Mitigation of Cross-Site Scripting Vulnerabilities in File Upload Handling

Categories: Development, TYPO3 CMS Created by Oliver Hader
Repeating and refining public service announcement TYPO3-PSA-2019-010.
  • Component Type: TYPO3 CMS
  • Subcomponent: File Upload Handling (ext:filelist)
  • Release Date: November 17, 2020
  • Affected Versions: all

Problem Description

According to TYPO3-PSA-2019-010 authenticated users - but not having administrator privileges - are allowed to upload files to their granted file mounts (e.g. fileadmin/ in most cases). This also includes the possibility to upload potential malicious code in HTML or SVG files (using JavaScript, injecting cross-site scripting vulnerabilities).

Custom applications might allow uploading SVG files among other image file formats in user profile avatars - just to give another example of a potential attack vector.

Per definition, this allows attackers to introduce cross-site scripting vulnerabilities.

This announcement is repeating TYPO3-PSA-2019-010.

Solution

To mitigate these potential scenarios it is advised to deny uploading files as described in TYPO3-PSA-2019-010 - which might be impractical for some sites. Alternative mitigation strategies are explained below.

Mitigation

TYPO3 versions 9.5.23 and 10.4.10 are shipped with a new security check verifying basic Content Security Policy headers (see below) for resources in fileadmin/. Since TYPO3 allows to create and compose custom applications the following mitigation strategies should be considered individually on websites in production.

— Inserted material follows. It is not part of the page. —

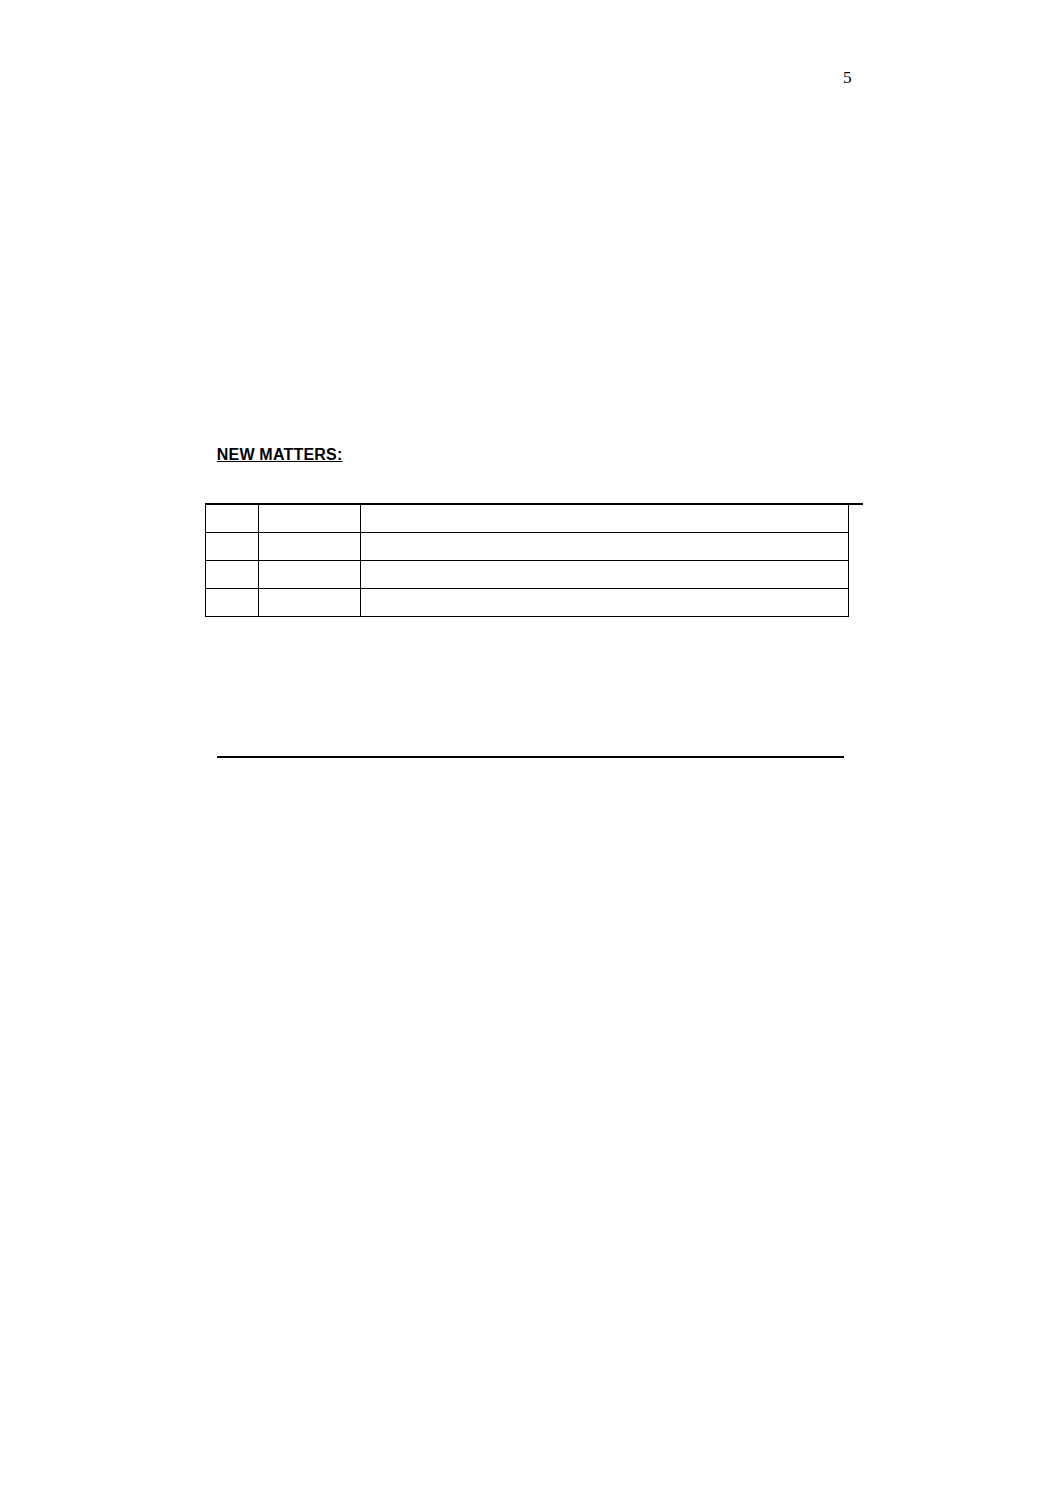5
NEW MATTERS:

Content Security Policy HTTP header

Content Security Policy (CSP) is an added layer of security that helps to detect and mitigate certain types of attacks, including Cross-Site Scripting (XSS) and data injection attacks. These attacks are used for everything from data theft to site defacement to the distribution of malware.

It is advised to add content security policy headers for public accessible directories - basically all base directories of file storages (sys_file_storage).

The following example shows the contents of a file to be located at fileadmin/.htaccess when using Apache 2.x web servers - it has to be duplicated for any other custom file storage location.

<IfModule mod_headers.c>
  <FilesMatch "\.pdf$">
    Header set Content-Security-Policy "default-src 'self' 'unsafe-inline'; script-src 'none'; object-src 'self'; plugin-types application/pdf;"
  </FilesMatch>
  <FilesMatch "(?<!\.pdf)$">
    Header set Content-Security-Policy "default-src 'self'; script-src 'none'; style-src 'none'; object-src 'none';"
  </FilesMatch>
</IfModule>

This way scripts in HTML or SVG files are not executed anymore in modern browsers that support Content Security Policies.

Update December 10th, 2020
CSP rules have been updated, allowing to show PDF documents in Safari browsers again.

svg-sanitizer extension

To sanitize (and remove malicious cross-site scripting code) from user-submitted SVG files, it is suggested to make use of 3rd party extension svg_sanitizer (composer package t3g/svg-sanitizer).

This way SVG contents that are embedded in application markup (inline SVG) cannot execute scripts anymore.

Credits

Thanks to Sinan Sekerci (Dreamlab Technologies) who brought this topic again to our attention.